Problem description: Transcribe only the lines from the one containing "hfov_deg: 61.9" through the final line of the entries below, exactly, and exclude the pictures.

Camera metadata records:
- Opening Delimiter -
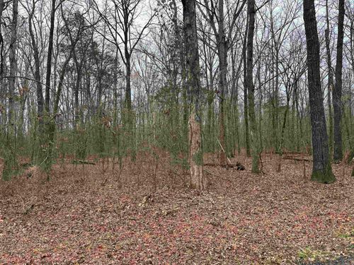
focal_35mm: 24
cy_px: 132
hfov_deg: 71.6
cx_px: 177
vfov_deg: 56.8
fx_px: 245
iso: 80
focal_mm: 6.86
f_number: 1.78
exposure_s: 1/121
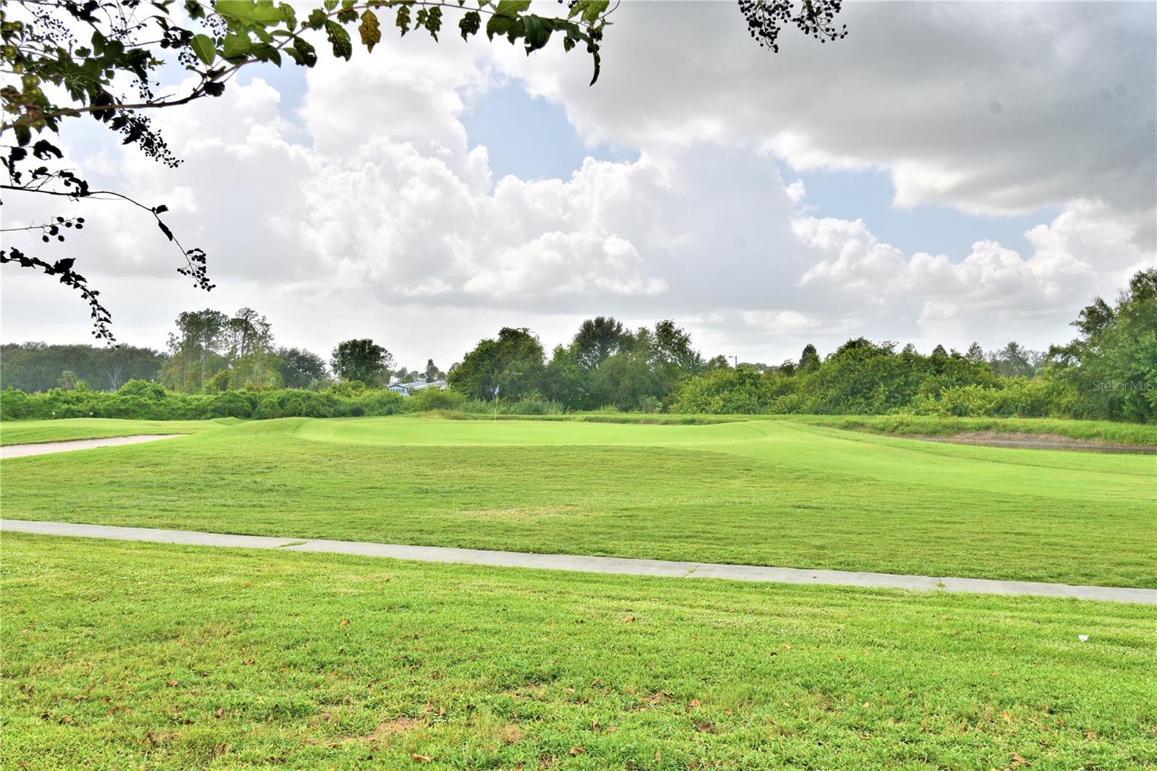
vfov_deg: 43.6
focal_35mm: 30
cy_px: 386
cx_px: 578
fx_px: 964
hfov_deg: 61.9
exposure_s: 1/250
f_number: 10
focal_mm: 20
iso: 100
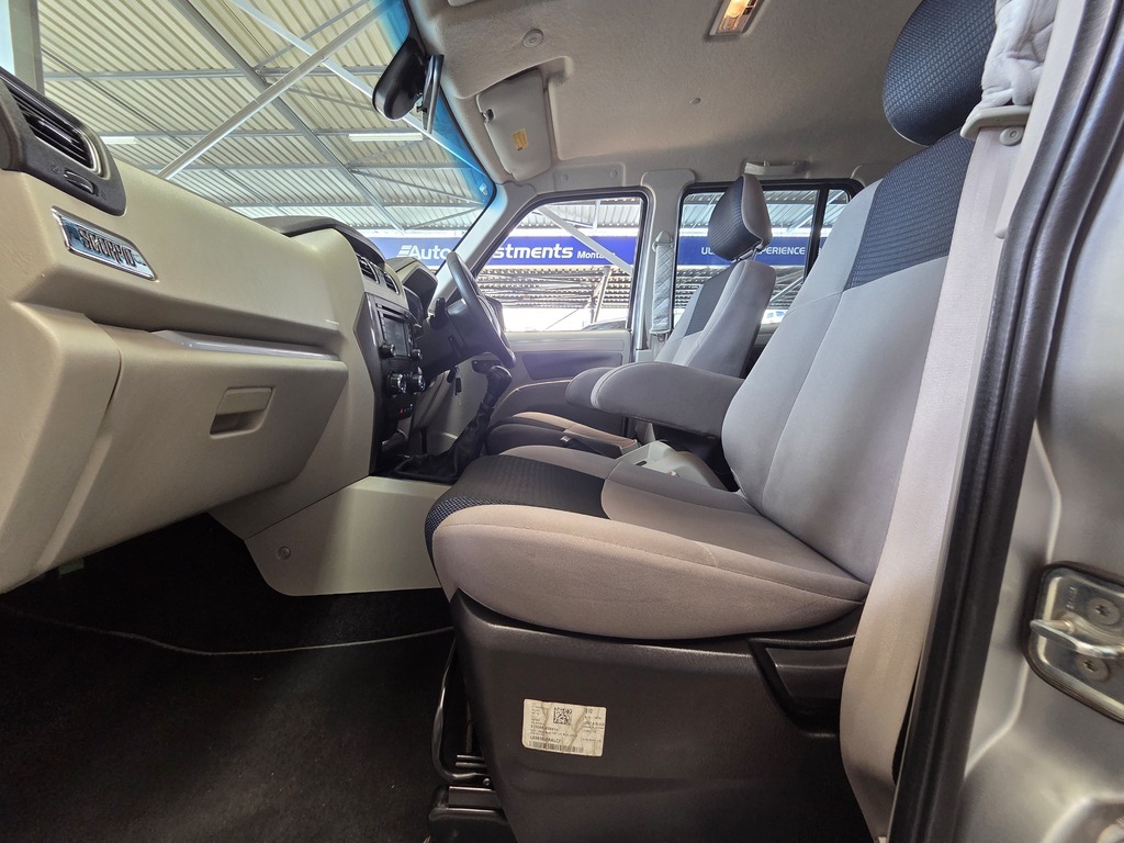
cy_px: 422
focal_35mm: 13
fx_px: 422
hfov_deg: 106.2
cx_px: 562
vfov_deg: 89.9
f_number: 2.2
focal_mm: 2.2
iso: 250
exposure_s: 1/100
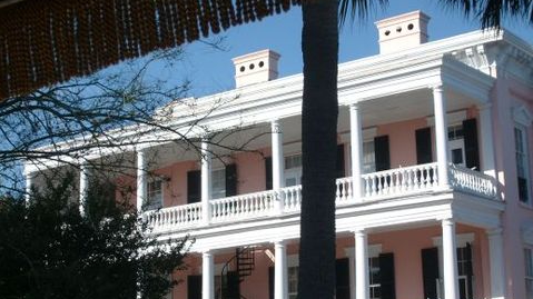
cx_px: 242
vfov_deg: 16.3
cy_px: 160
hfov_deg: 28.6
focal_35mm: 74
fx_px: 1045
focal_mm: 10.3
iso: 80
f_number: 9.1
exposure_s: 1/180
- Closing Delimiter -
Solved problem:
hfov_deg: 61.9
exposure_s: 1/250
f_number: 10
focal_mm: 20
iso: 100
cy_px: 422
focal_35mm: 13
fx_px: 422
hfov_deg: 106.2
cx_px: 562
vfov_deg: 89.9
f_number: 2.2
focal_mm: 2.2
iso: 250
exposure_s: 1/100
cx_px: 242
vfov_deg: 16.3
cy_px: 160
hfov_deg: 28.6
focal_35mm: 74
fx_px: 1045
focal_mm: 10.3
iso: 80
f_number: 9.1
exposure_s: 1/180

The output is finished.